◆ **WHAT IS REQUIRED**: Exact copies of all the lines below are required, with the pictures omitted.

◆ **GIVEN MATERIAL**:
———
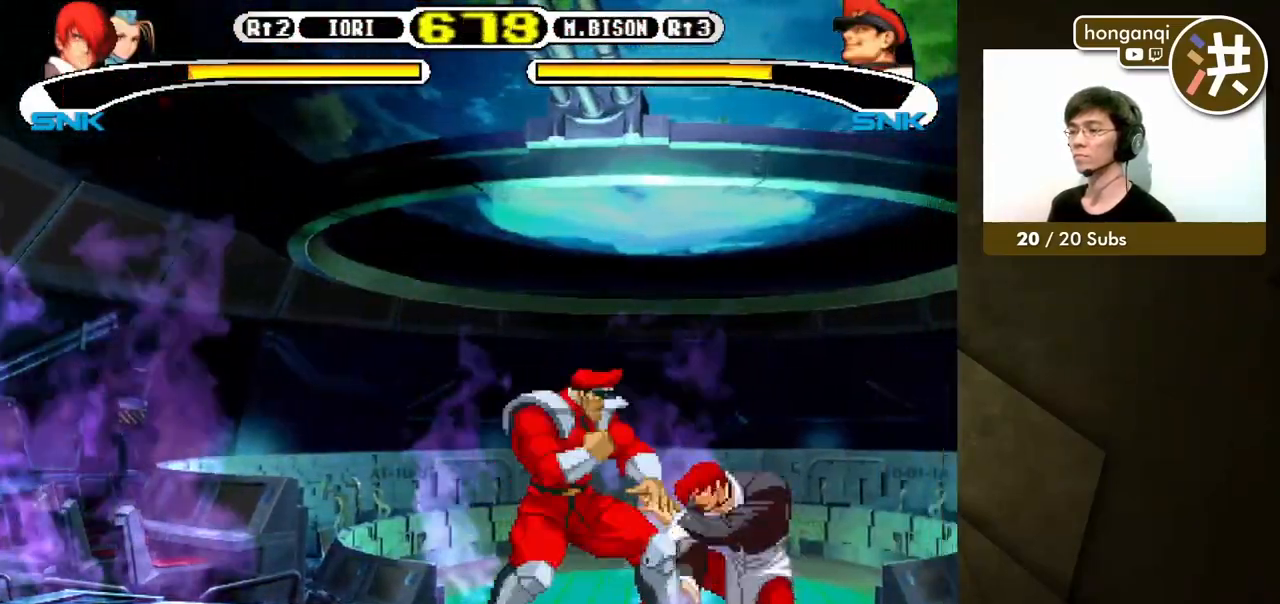
{"buttons": ["DPAD_RIGHT"]}
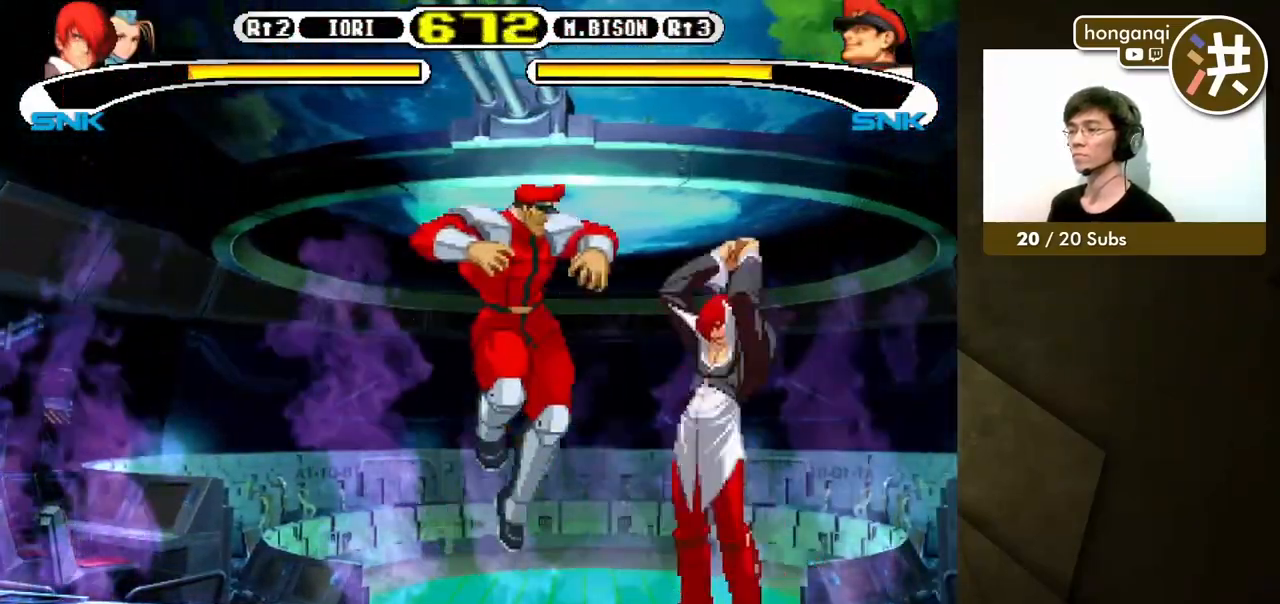
{"buttons": ["Y"], "events": [[183, "DPAD_DOWN", "down"], [233, "DPAD_DOWN", "up"], [467, "Y", "down"], [483, "DPAD_RIGHT", "up"]]}
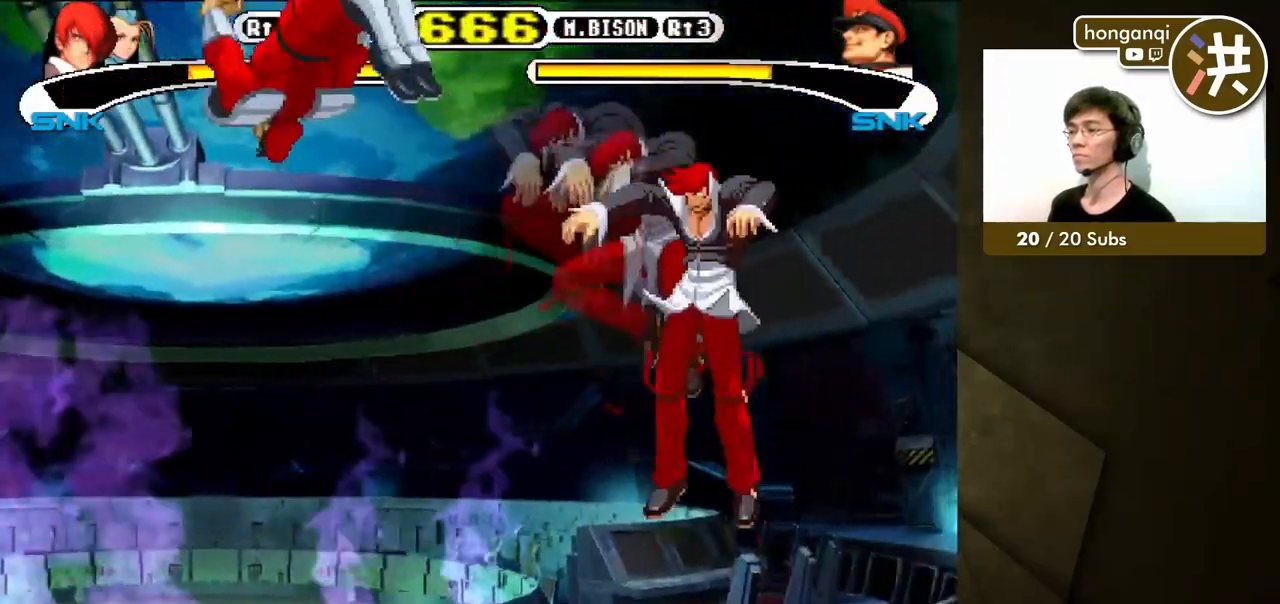
{"buttons": ["Y", "DPAD_RIGHT"], "events": [[83, "Y", "up"], [150, "DPAD_DOWN", "down"], [233, "DPAD_LEFT", "down"], [267, "DPAD_DOWN", "up"], [367, "DPAD_DOWN", "down"], [383, "DPAD_LEFT", "up"], [400, "DPAD_RIGHT", "down"], [433, "DPAD_DOWN", "up"], [483, "Y", "down"]]}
———
◆ **THE ANSWER**:
{"buttons": ["DPAD_RIGHT"]}
{"buttons": ["Y"], "events": [[183, "DPAD_DOWN", "down"], [233, "DPAD_DOWN", "up"], [467, "Y", "down"], [483, "DPAD_RIGHT", "up"]]}
{"buttons": ["Y", "DPAD_RIGHT"], "events": [[83, "Y", "up"], [150, "DPAD_DOWN", "down"], [233, "DPAD_LEFT", "down"], [267, "DPAD_DOWN", "up"], [367, "DPAD_DOWN", "down"], [383, "DPAD_LEFT", "up"], [400, "DPAD_RIGHT", "down"], [433, "DPAD_DOWN", "up"], [483, "Y", "down"]]}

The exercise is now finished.